---- 本文抜粋

作家として、個人情報保護法に義憤をあらわにしていた中で、こんな純愛エッセイを書いていたのですね。城山作品といえば、『粗にして野だが卑ではない』や『落日燃ゆ』など、パブリックな精神を描いたものが多いのですが、最終的に行き着いた先は、家族、とりわけ妻であったというのは、感慨深いものがあります。
冒頭などは、『君の名は』のようです。巻末に家族の写真があるのですが、一流の作家が女性を描くうと、これほどの美人に思えるのですね(笑)。なんとも微笑ましくなりました。
内容もさることながら、実に抑えた文章で、無駄な表現がまったくありません。内容は自伝でもあるのですが、妻以外の家族には触れず、妻の姿がしっかりとイメージできるようになっています。妻の性格についても、直接的に形容するのではなく、夫婦の会話で読者に伝わるようになっています。1時間ほどで読めてしまう長さながら、奥行きのある世界を表現しており、実に見事です。「筆一本で生きる」人生を選んだことは、先生にとって男子の本懐であったのが、伝わってきました。
私も人生半ばに達し、生死について考えるようになりました。家族を持ち始めた男性にこそ、この本は、おすすめできると思います。

--------

* _問題の詳細_
本文の「作家として、個人情報保護法に」から「んとも微笑ましくなりました。」までを、一字も変えずに書き写しなさい。 本文だけを手がかりにすること。

---- 資料データ

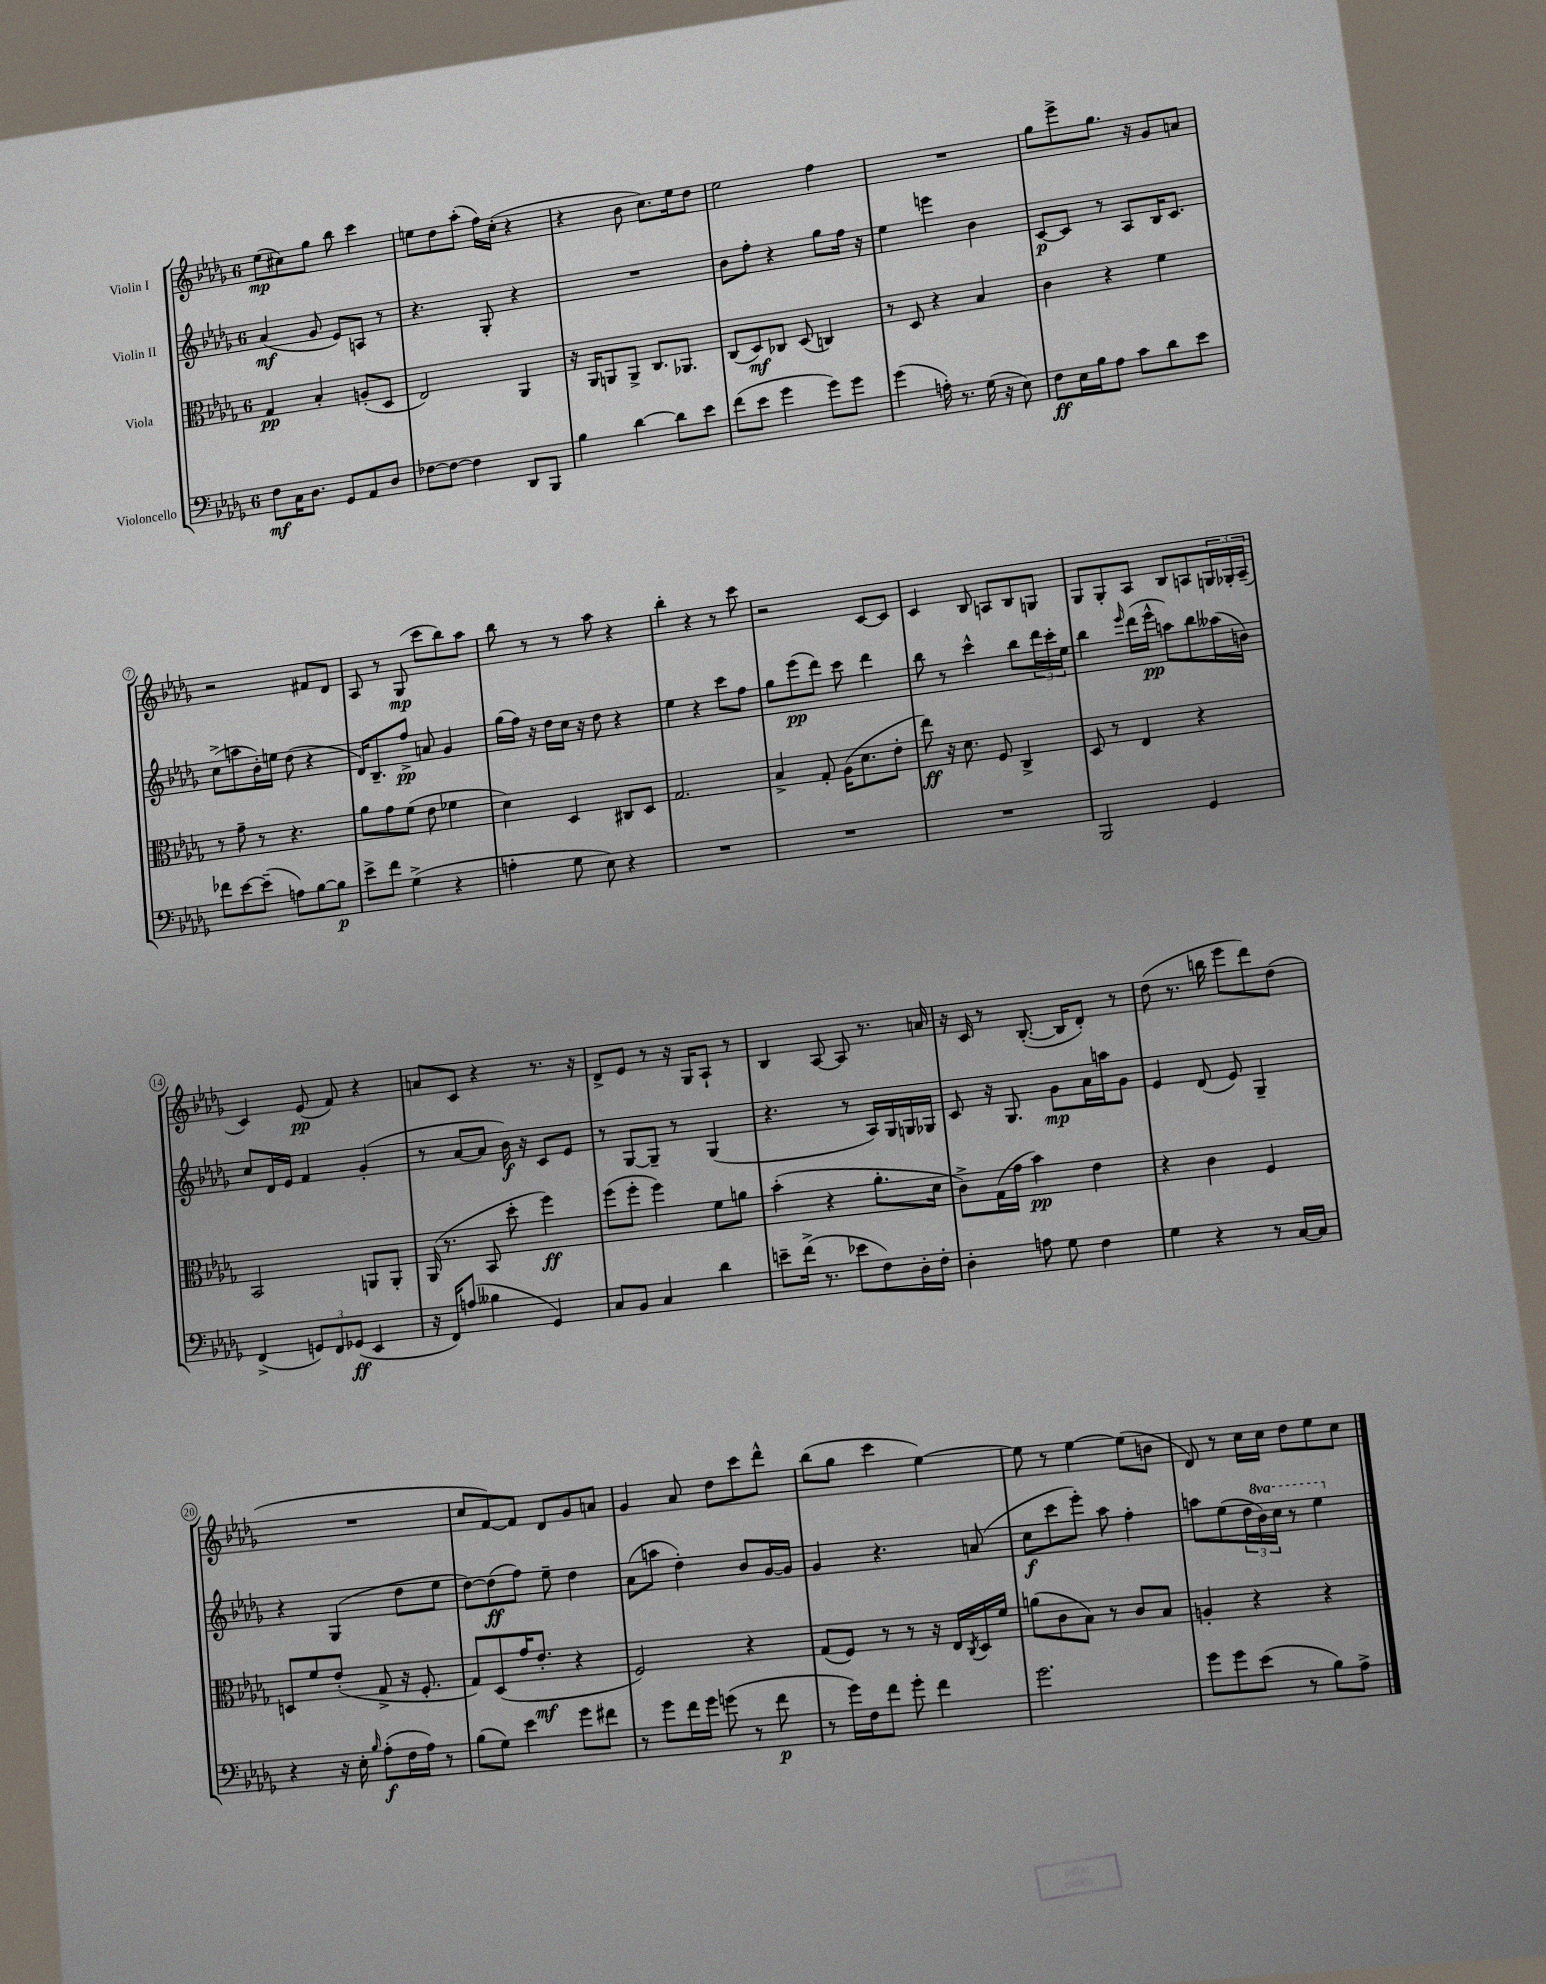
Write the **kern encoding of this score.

--------

* _解答_
作家として、個人情報保護法に義憤をあらわにしていた中で、こんな純愛エッセイを書いていたのですね。城山作品といえば、『粗にして野だが卑ではない』や『落日燃ゆ』など、パブリックな精神を描いたものが多いのですが、最終的に行き着いた先は、家族、とりわけ妻であったというのは、感慨深いものがあります。
冒頭などは、『君の名は』のようです。巻末に家族の写真があるのですが、一流の作家が女性を描くうと、これほどの美人に思えるのですね(笑)。なんとも微笑ましくなりました。